Kenny Rankin dies at 69; singer-songwriter’s long career almost defied categorization

Kenny Rankin
Kenny Rankin, a singer-songwriter and guitarist, played in Bob Dylan’s backup band, did Beatles covers and spent several years opening for George Carlin.
(Los Angeles Times)

Kenny Rankin, a singer-songwriter and musician whose song “Peaceful” was a hit for Helen Reddy and who had popular covers himself of a pair of Beatles hits, has died. He was 69.

Rankin died Sunday at Cedars-Sinai Medical Center in Los Angeles. The cause of death, according to his management company, was lung cancer, which was diagnosed three weeks ago.

His career, which spanned more than five decades, almost defied categorization. A well-regarded guitarist, he played in Bob Dylan’s backup band on the influential 1965 album “Bringing It All Back Home.” He also spent several years on the road opening for comedian George Carlin.

Rankin appeared on “The Tonight Show” with Johnny Carson more than 25 times.

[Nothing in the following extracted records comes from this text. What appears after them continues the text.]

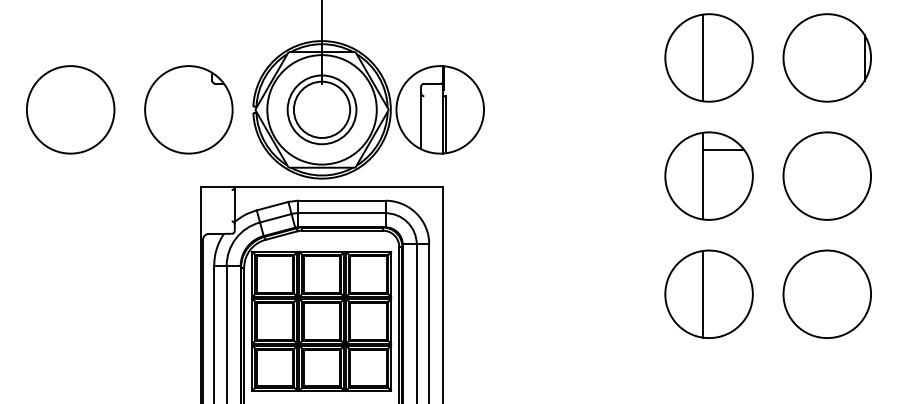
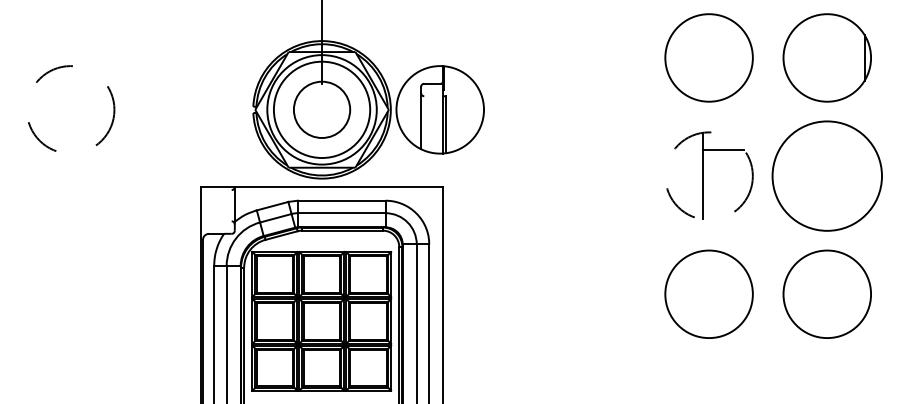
line at (702, 57): present -> none
circle at (70, 109): solid -> dashed
part at (188, 109): present -> none
circle at (321, 109) diameter: 69 px -> 96 px
circle at (708, 175): solid -> dashed
circle at (827, 175) diameter: 88 px -> 109 px
line at (702, 294): present -> none
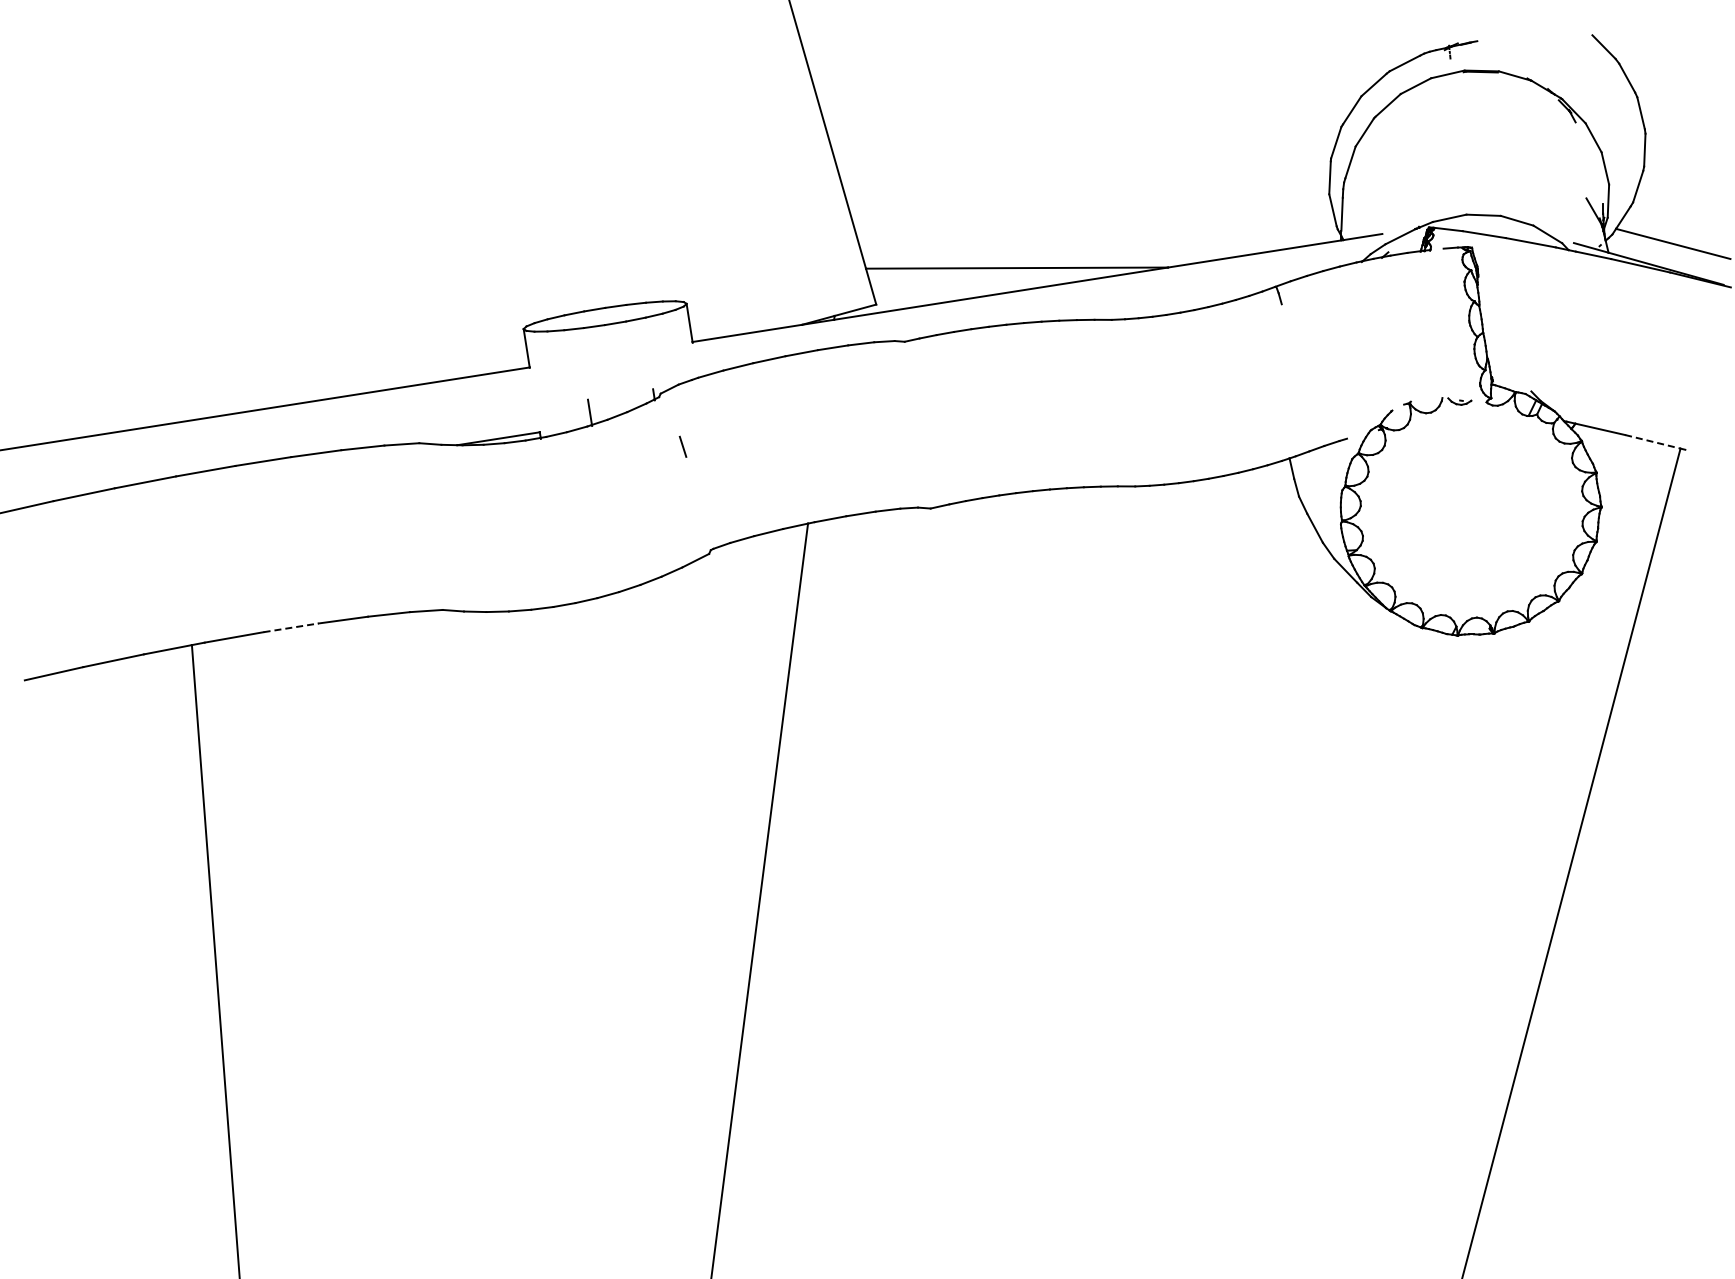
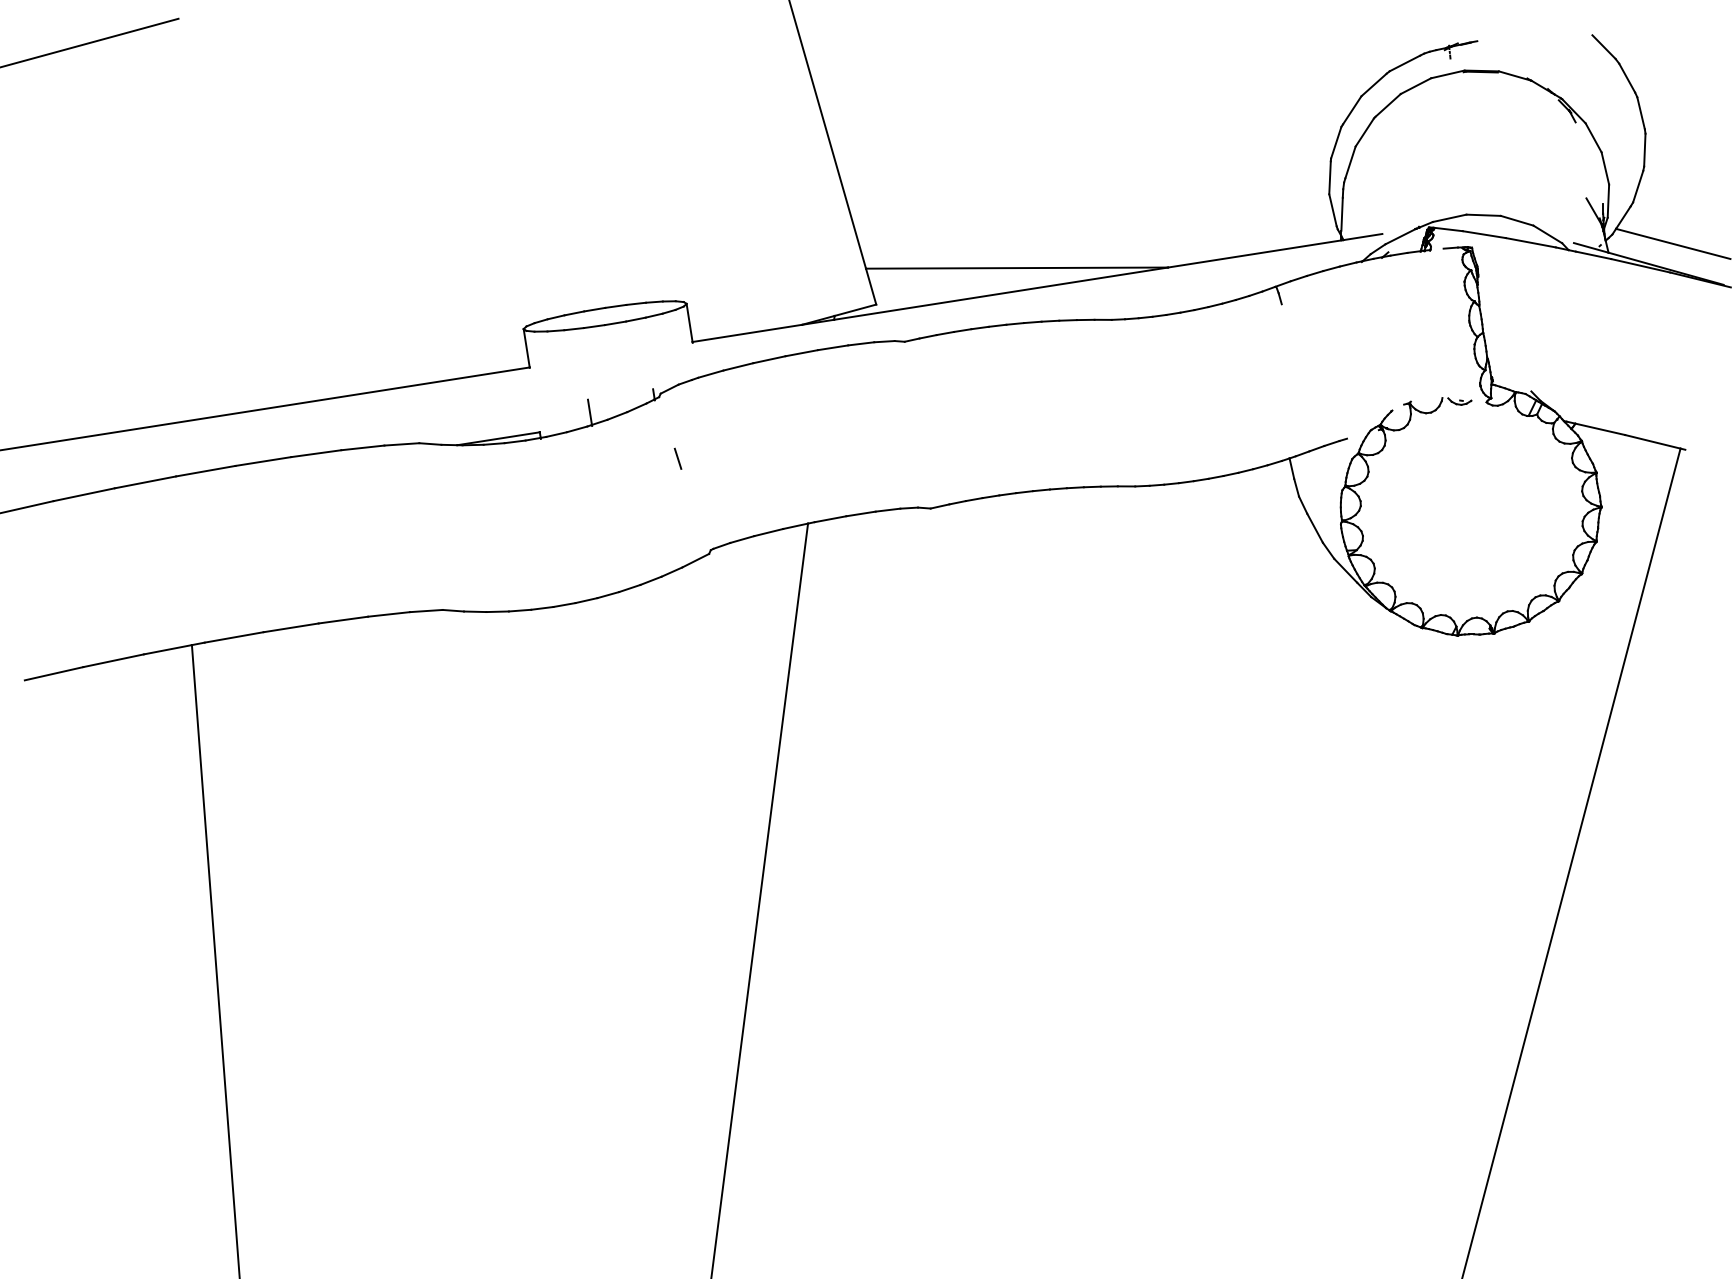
line at (90, 42): none -> present
line at (1652, 441): dashed -> solid
line at (682, 446) position: (682, 446) -> (677, 458)
line at (291, 627): dashed -> solid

Carson was such a fan that he wrote the liner notes for Rankin’s 1967 debut LP, “Mind Dusters.”

As a singer with a velveteen tenor voice, he had highly successful covers of the Beatles’ “Blackbird” and “Penny Lane” in the mid-1970s and in 1976 recorded an LP of standards, “The Kenny Rankin Album,” with a large orchestra conducted by Don Costa.

In a review of a 2000 Rankin performance at a San Fernando Valley jazz club, critic Don Heckman wrote in The Times: “Rankin has been -- for a decade or more -- a singer whose unusual improvisational skills and innate capacity to deliver a melody with a strong sense of swing stamp him as a consistently appealing jazz artist.”

In addition to Reddy’s version of “Peaceful,” jazz singers Carmen McRae and Mel Torme recorded versions of Rankin’s and Ruth Batchelor’s “Haven’t We Met.”

Rankin was born Feb. 10, 1940, and grew up in the Washington Heights section of New York City. He was signed to Decca Records as a teenager and released a few singles. He later signed with Columbia Records.

One of his major influences was Laura Nyro, the late songwriter who wrote “Wedding Bell Blues” and “Stoned Soul Picnic,” whom he met in Greenwich Village in 1960.

“She profoundly changed my musical life and affected it to this day, more than anyone or anything else,” Rankin told the Globe and Mail newspaper in Toronto in 2007. “She was deep, dark and light, the spectrum of passion.”

His peak recording years were in the 1970s, when he released the LPs “Silver Morning,” “Inside” and “The Kenny Rankin Album.”

Paul McCartney was so pleased with Rankin’s covers of the Beatles hits, he asked him to sing a medley of them when McCartney was inducted into the Songwriters Hall of Fame in 1987.

Rankin is survived by his son, Chris; daughters Gena and Chanda; and a granddaughter.

A memorial service is being planned in Los Angeles.